Premium
Spatial working memory in young adolescents with different childhood trajectories of internalizing, conduct and hyperactivity/inattention problems
Author(s) -
Kuang Ye,
Flouri Eirini
Publication year - 2021
Publication title -
british journal of educational psychology
Language(s) - English
Resource type - Journals
SCImago Journal Rank - 1.557
H-Index - 95
eISSN - 2044-8279
pISSN - 0007-0998
DOI - 10.1111/bjep.12395
Subject(s) - psychology , millennium cohort study (united states) , confounding , developmental psychology , population , attention deficit hyperactivity disorder , cognition , cohort , cohort study , clinical psychology , demography , psychiatry , medicine , pathology , sociology
Background In children, internalizing and externalizing problems impact on learning. However, there is limited research on the specific impact of such problems on spatial working memory (SWM), strongly related to cognitive ability and children’s learning. Aims We explored distinct trajectories of internalizing problems and externalizing problems (conduct problems and hyperactivity/inattention) in a large general‐population sample of children followed from age 3 to age 11 years. We then assessed their role in SWM performance at age 11 years. Sample Data were drawn from the UK’s Millennium Cohort Study.
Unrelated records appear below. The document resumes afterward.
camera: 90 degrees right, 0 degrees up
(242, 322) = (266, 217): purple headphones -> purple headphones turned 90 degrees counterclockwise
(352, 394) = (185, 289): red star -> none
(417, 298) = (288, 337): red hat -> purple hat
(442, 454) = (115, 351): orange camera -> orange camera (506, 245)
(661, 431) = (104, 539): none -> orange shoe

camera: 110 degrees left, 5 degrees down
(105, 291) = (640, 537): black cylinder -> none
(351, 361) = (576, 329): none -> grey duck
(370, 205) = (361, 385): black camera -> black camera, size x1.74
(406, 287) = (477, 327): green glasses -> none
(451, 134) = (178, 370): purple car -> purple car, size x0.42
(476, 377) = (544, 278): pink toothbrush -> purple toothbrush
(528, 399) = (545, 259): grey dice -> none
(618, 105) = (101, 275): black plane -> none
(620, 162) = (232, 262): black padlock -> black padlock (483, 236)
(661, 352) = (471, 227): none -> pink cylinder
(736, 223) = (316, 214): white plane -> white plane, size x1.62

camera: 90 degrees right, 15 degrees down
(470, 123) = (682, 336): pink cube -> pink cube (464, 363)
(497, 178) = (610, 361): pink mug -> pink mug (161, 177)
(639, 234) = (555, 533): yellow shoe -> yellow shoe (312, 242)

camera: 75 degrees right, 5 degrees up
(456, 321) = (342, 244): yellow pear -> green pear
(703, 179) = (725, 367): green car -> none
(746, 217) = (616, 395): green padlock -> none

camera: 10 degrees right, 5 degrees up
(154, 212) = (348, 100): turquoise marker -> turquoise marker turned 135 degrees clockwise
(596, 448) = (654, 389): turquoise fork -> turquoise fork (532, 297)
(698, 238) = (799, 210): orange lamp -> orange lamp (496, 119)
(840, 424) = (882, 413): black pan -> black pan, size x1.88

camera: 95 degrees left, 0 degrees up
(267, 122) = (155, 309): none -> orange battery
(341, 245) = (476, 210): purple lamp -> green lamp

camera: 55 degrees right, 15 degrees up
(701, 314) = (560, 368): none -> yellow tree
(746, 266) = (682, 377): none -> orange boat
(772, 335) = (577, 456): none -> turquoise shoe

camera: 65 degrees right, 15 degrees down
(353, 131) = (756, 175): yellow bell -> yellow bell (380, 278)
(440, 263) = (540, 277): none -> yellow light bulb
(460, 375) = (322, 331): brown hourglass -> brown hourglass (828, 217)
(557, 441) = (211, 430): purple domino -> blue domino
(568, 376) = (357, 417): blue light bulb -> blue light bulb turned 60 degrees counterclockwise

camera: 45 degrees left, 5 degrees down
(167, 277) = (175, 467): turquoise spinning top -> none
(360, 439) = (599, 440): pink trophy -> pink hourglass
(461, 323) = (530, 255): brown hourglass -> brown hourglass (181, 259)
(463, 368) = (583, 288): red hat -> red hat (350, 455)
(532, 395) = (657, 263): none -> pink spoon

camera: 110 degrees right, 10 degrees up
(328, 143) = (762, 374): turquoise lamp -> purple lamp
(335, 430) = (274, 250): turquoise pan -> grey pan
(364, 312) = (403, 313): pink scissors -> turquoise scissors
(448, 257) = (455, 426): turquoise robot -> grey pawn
Our analytic sample was children with data on SWM at age 11 years ( N = 12,589). Methods There were two stages of data analysis. Trajectory group membership was firstly estimated by group‐based trajectory modelling for internalizing problems, conduct problems, and hyperactivity/inattention at ages 3–11 years. Multiple regression then assessed the relationship between SWM at age 11 years and trajectory group membership after accounting for confounders. Results Trajectories of internalizing, conduct, and hyperactivity/inattention symptoms across ages 3 to 11 years were related to SWM at age 11 years, even after controlling for confounding variables. For each of the three symptom domains, poor SWM was most consistently found in children with chronically high levels of symptoms. Conclusions In general, atypical patterns of internalizing problems, conduct problems, and hyperactivity/inattention in childhood were related to poorer SWM in early adolescence.